Creating interest in IT among students

By Choo Ai Ling

It is now pretty obvious that information technology is the “hot stuff” of the interconnected world. We can hardly imagine life without IT – computers, telephones, radios, TVs, and all the other amazing electronic devices and gadgets that have been invented. As far as communication and the sharing of information are concerned, distance and time is no longer an issue. Computing technology has shrunk the world, making it possible to communicate with people at the far-flung corners of the world at the time of our choosing.

The ability of computers to store and process data has, in many ways, surpassed the power of the human brain a thousand, even a million, fold. At the rate the technology is developing, we cannot even visualize where IT will be off-limits. Its seemingly continuous onslaught into our lives allows no one to be totally free of its grasp.

In this day and age, as well as in the foreseeable future, IT is undoubtedly an important part of our lives. And, as far as career paths go, IT offers many such opportunities for the computing graduate. But in spite of the fact that it has impacted our lives in more ways than one, many still do not see or even consider pursuing a career in the IT industry. This is unfortunately true especially among school leavers. Perhaps it may be due to a lack of awareness or simply, poor advice. There is a Malay proverb that goes, “Tak kenal, maka tak cinta”. Literally translated, it means that you will not love what you don’t know.

To help them “see the light” at the end of the IT tunnel, the computing faculty at Swinburne Sarawak has designed a program for secondary school students with the hope that once they learn about information technology they will also come to love it.

The program, in fact, serves as a springboard into the world of IT. Conducted by a team of seven facilitators over three workshop sessions in as many days, it engages participants and helps them to grasp the various concepts and applications. The most comprehensively covered topic is Web Development, which also comprises Web Access and Mobile Access. Other topics covered in the workshops are Mobile Access Development, and Software Games Creation using the popular Android and iOS applications.

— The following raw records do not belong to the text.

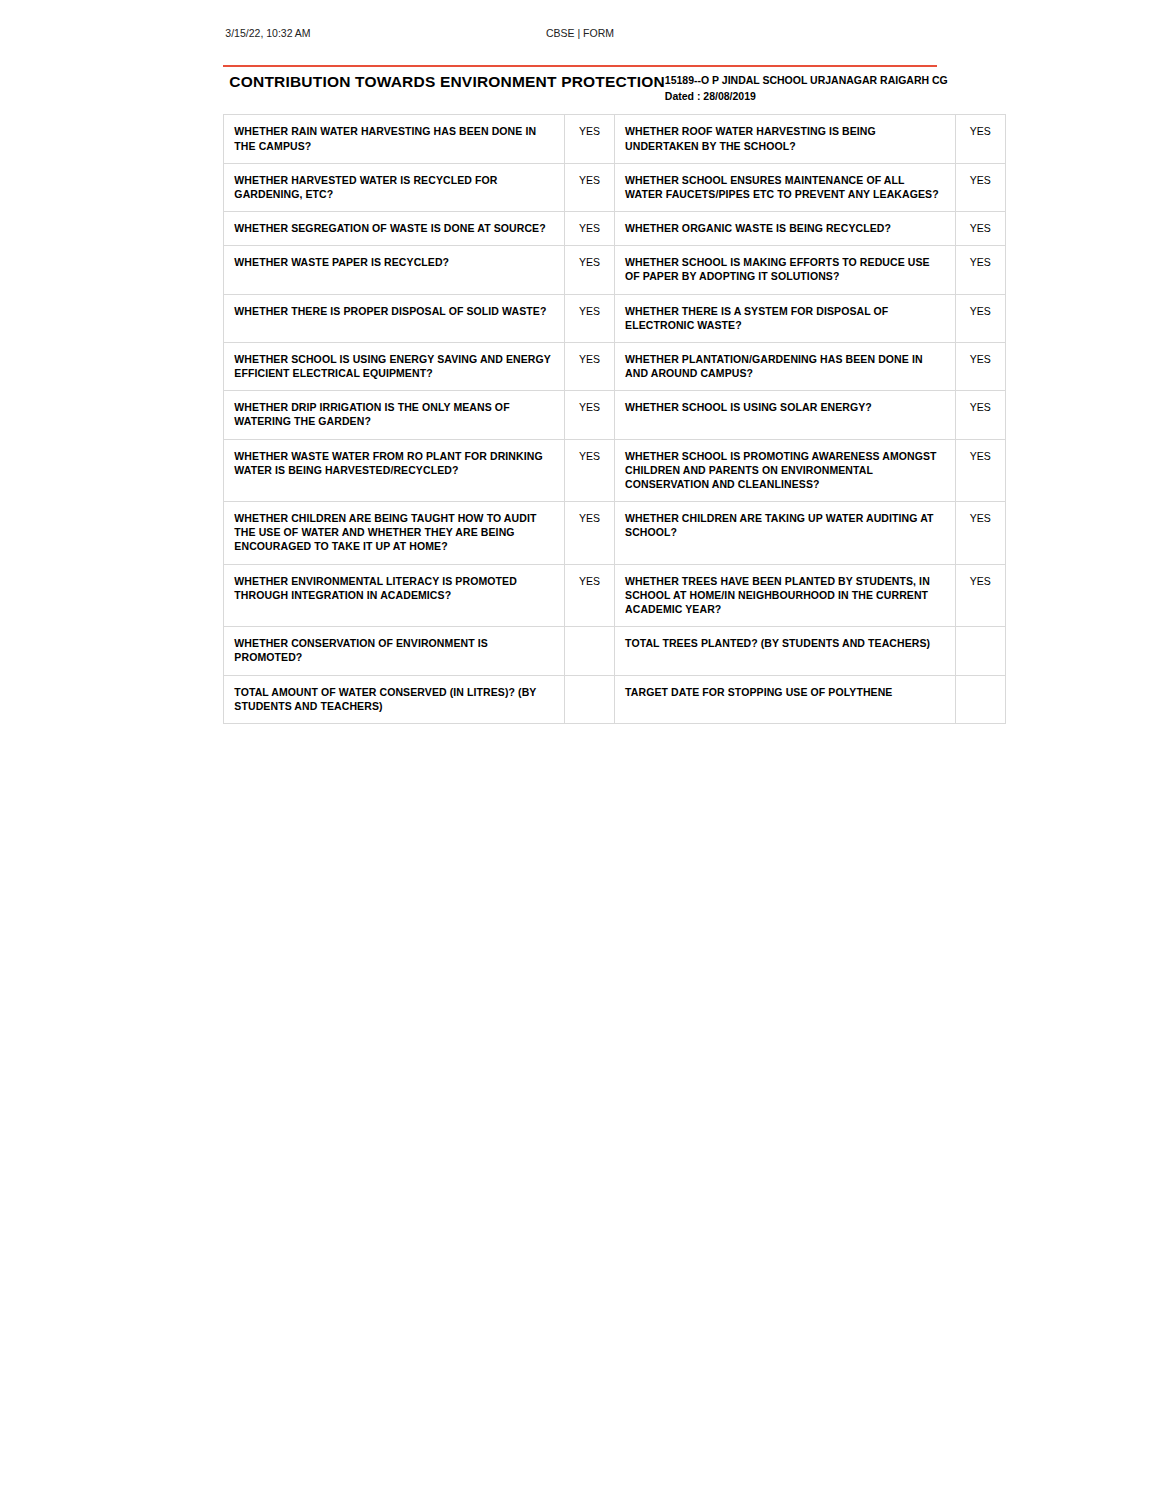3/15/22, 10:32 AM CBSE | FORM
CONTRIBUTION TOWARDS ENVIRONMENT PROTECTION
15189--O P JINDAL SCHOOL URJANAGAR RAIGARH CG
Dated : 28/08/2019
| WHETHER RAIN WATER HARVESTING HAS BEEN DONE IN THE CAMPUS? | YES | WHETHER ROOF WATER HARVESTING IS BEING UNDERTAKEN BY THE SCHOOL? | YES |
| WHETHER HARVESTED WATER IS RECYCLED FOR GARDENING, ETC? | YES | WHETHER SCHOOL ENSURES MAINTENANCE OF ALL WATER FAUCETS/PIPES ETC TO PREVENT ANY LEAKAGES? | YES |
| WHETHER SEGREGATION OF WASTE IS DONE AT SOURCE? | YES | WHETHER ORGANIC WASTE IS BEING RECYCLED? | YES |
| WHETHER WASTE PAPER IS RECYCLED? | YES | WHETHER SCHOOL IS MAKING EFFORTS TO REDUCE USE OF PAPER BY ADOPTING IT SOLUTIONS? | YES |
| WHETHER THERE IS PROPER DISPOSAL OF SOLID WASTE? | YES | WHETHER THERE IS A SYSTEM FOR DISPOSAL OF ELECTRONIC WASTE? | YES |
| WHETHER SCHOOL IS USING ENERGY SAVING AND ENERGY EFFICIENT ELECTRICAL EQUIPMENT? | YES | WHETHER PLANTATION/GARDENING HAS BEEN DONE IN AND AROUND CAMPUS? | YES |
| WHETHER DRIP IRRIGATION IS THE ONLY MEANS OF WATERING THE GARDEN? | YES | WHETHER SCHOOL IS USING SOLAR ENERGY? | YES |
| WHETHER WASTE WATER FROM RO PLANT FOR DRINKING WATER IS BEING HARVESTED/RECYCLED? | YES | WHETHER SCHOOL IS PROMOTING AWARENESS AMONGST CHILDREN AND PARENTS ON ENVIRONMENTAL CONSERVATION AND CLEANLINESS? | YES |
| WHETHER CHILDREN ARE BEING TAUGHT HOW TO AUDIT THE USE OF WATER AND WHETHER THEY ARE BEING ENCOURAGED TO TAKE IT UP AT HOME? | YES | WHETHER CHILDREN ARE TAKING UP WATER AUDITING AT SCHOOL? | YES |
| WHETHER ENVIRONMENTAL LITERACY IS PROMOTED THROUGH INTEGRATION IN ACADEMICS? | YES | WHETHER TREES HAVE BEEN PLANTED BY STUDENTS, IN SCHOOL AT HOME/IN NEIGHBOURHOOD IN THE CURRENT ACADEMIC YEAR? | YES |
| WHETHER CONSERVATION OF ENVIRONMENT IS PROMOTED? | | TOTAL TREES PLANTED? (BY STUDENTS AND TEACHERS) | |
| TOTAL AMOUNT OF WATER CONSERVED (IN LITRES)? (BY STUDENTS AND TEACHERS) | | TARGET DATE FOR STOPPING USE OF POLYTHENE | |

It must be noted that today’s young minds, being inquisitive and having a short interest span, will find passive learning extremely dull. So, to arouse their interest and to provoke and stimulate learning, the students are required to be as proactive as possible. They undergo an active learning process instead and are challenged to be adventurous and exploratory. This is done by, among other things, allowing them to try out their hands at creating a workable website.

Schools have been supportive of the program and see its benefit for their students, in particular, the early exposure to a typical computing course as the workshop gives students a feel of what and how they would study the subjects at university.

In fact, those taking up a computing course at Swinburne Sarawak will find themselves involved in actual industry projects and dealing with real entrepreneurs. The projects are the result of collaboration between the university and its industry partner which are intended to help students hone their skills and expose them to some of the work they could expect to take up in their career. Learning at Swinburne Sarawak, therefore, does not confine students to lectures but instead takes them beyond the walls of the lecture halls where they will have ample opportunities to put into practice what they have learnt.

With the continuous developments being made in IT and its widening application across industries, the opportunities for a career in computing could only expand further. It is then up to the individual to carve out his or her own niche in the industry. The IT program for secondary schools put together by Swinburne Sarawak could be the first step of a journey that has many possibilities.